YOGYAKARTA — Indomobil Expo 2026 resmi menjadi pintu masuk jajaran motor listrik Indomobil ke pasar Daerah Istimewa Yogyakarta. Pameran yang berlangsung sejak 14 hingga 17 Mei 2026 ini digelar bersama Sumber Baru Group, menyasar masyarakat kota yang dinilai terbuka terhadap teknologi transportasi modern.
CEO PT Indomobil Emotor Internasional, Pius Wirawan, menyebut Yogyakarta sebagai salah satu wilayah paling krusial bagi ekspansi bisnis mereka. “Kami menghadirkan produk lengkap untuk menjawab kebutuhan mobilitas harian konsumen masa kini,” ujarnya dalam keterangan resmi.
Dua Varian Baru: QT Standar dan QT Pro
Setelah memperkenalkan model Adora, Tyranno, dan Sprinto sejak tahun lalu, Indomobil kini melengkapi lini produknya dengan seri QT yang sebelumnya debut di IIMS 2026. Di Yogyakarta, konsumen bisa langsung melihat dan membeli dua tipe sekaligus.
- QT Pro: daya jelajah hingga 140 kilometer, harga Rp 19.650.000 (OTR Yogyakarta).
- QT Standar: pilihan lebih ekonomis dengan harga mulai Rp 15.850.000.
Kedua varian dirancang khusus dengan fitur yang menyesuaikan karakter infrastruktur jalanan di Indonesia. Fokus utamanya adalah kenyamanan dan kepraktisan bagi pengguna di perkotaan.
Biaya Operasional Bisa Turun 80 Persen
President Director Sumber Baru Group, Hendra Kurniawan, mengklaim motor listrik Indomobil mampu memangkas pengeluaran harian hingga 80 persen dibandingkan motor konvensional. Selain lebih irit, kata dia, kendaraan ini minim perawatan dan lebih ramah terhadap kualitas udara.
Salah satu daya tarik utama adalah pajak kendaraan yang sangat rendah. Pajak Kendaraan Bermotor (PKB) dan SWDKLLJ di STNK tercatat nol rupiah, pemilik hanya perlu membayar biaya administrasi sekitar Rp 35.000.
Harga Bekas Tidak Anjlok, Jadi Daya Tarik Tersendiri
Kekhawatiran soal harga jual kembali motor listrik yang anjlok ternyata tidak terbukti. Pihak Indomobil mencontohkan unit yang harga barunya Rp 26 juta masih laku di kisaran Rp 22 juta dalam kondisi bekas. “Minat pasar terhadap unit seken tinggi, sehingga perputaran harga tetap terjaga,” kata Hendra.

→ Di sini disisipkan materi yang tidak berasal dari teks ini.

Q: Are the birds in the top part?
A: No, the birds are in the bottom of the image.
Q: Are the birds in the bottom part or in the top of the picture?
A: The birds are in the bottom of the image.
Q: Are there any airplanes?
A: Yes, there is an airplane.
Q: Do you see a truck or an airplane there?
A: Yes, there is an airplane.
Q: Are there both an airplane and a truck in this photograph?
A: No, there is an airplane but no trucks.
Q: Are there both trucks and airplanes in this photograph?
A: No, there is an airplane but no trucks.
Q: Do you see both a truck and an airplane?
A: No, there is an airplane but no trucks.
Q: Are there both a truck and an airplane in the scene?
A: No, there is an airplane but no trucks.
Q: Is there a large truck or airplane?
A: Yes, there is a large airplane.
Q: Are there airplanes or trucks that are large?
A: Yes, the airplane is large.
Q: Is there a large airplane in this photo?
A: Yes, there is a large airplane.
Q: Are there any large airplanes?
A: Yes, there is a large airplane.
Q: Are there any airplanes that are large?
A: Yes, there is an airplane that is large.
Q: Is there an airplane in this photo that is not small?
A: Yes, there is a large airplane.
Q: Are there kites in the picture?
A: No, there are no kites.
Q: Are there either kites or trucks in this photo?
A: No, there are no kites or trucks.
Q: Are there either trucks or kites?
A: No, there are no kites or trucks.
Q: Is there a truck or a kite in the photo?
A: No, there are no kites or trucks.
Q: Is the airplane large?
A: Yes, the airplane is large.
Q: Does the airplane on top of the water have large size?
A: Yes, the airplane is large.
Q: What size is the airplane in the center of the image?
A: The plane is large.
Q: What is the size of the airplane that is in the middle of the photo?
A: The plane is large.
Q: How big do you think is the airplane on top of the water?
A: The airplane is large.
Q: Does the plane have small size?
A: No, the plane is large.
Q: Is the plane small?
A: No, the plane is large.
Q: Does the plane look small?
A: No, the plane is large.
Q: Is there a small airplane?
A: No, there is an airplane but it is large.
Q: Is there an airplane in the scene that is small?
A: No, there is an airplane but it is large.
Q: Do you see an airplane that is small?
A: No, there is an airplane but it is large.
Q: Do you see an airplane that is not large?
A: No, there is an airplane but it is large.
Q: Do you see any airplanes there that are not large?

Fenomena ini terjadi karena banyak konsumen mencari unit bekas berkualitas lantaran belum sanggup membeli unit baru. Dengan demikian, motor listrik justru dinilai sebagai investasi yang menarik, bukan sekadar barang konsumtif.

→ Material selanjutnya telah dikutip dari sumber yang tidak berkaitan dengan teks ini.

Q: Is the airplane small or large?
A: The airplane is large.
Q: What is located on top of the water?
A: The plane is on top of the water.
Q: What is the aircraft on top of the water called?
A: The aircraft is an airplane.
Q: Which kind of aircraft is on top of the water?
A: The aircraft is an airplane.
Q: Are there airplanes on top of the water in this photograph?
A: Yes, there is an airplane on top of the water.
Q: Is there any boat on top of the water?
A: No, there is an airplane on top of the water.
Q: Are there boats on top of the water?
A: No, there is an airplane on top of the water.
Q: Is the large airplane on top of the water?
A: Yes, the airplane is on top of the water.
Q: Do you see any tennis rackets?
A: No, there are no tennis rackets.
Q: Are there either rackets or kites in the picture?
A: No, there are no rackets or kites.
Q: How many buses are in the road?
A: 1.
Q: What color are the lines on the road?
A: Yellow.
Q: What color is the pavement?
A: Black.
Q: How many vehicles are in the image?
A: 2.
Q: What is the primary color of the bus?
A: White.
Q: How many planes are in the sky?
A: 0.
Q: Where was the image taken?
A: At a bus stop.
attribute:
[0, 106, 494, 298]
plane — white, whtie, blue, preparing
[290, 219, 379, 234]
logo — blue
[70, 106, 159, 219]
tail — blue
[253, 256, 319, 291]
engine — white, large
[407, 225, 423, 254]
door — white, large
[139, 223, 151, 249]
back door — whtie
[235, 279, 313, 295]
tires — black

Apakah Baterai Motor Listrik Mahal Saat Diganti?
Isu soal usia dan biaya penggantian baterai kerap membuat calon pembeli ragu. Namun, Indomobil menegaskan kekhawatiran itu perlahan akan teratasi seiring berkembangnya teknologi dan ekosistem kendaraan listrik.

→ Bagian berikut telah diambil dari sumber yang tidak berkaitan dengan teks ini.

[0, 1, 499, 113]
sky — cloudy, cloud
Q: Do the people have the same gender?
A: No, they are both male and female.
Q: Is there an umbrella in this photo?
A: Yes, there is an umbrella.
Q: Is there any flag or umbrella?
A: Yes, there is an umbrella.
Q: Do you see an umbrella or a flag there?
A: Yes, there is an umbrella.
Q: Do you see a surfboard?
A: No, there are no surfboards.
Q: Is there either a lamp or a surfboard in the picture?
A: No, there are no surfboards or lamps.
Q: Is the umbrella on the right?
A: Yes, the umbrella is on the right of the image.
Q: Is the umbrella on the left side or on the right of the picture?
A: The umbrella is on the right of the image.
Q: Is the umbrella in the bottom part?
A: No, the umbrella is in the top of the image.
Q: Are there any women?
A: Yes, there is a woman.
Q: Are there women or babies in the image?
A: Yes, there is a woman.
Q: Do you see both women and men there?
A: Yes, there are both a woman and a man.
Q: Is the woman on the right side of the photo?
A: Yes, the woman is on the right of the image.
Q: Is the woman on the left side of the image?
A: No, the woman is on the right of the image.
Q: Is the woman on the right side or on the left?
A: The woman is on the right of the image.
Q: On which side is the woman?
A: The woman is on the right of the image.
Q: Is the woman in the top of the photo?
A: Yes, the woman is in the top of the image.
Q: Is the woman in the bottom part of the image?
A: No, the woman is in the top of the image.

Pihaknya memprediksi harga baterai di masa depan akan semakin terjangkau. Hal ini tentu mempermudah pemilik kendaraan saat harus melakukan penggantian baterai setelah masa pakai habis. Kehadiran Indomobil di Yogyakarta diharapkan menjadi katalisator percepatan adopsi kendaraan listrik di tanah air.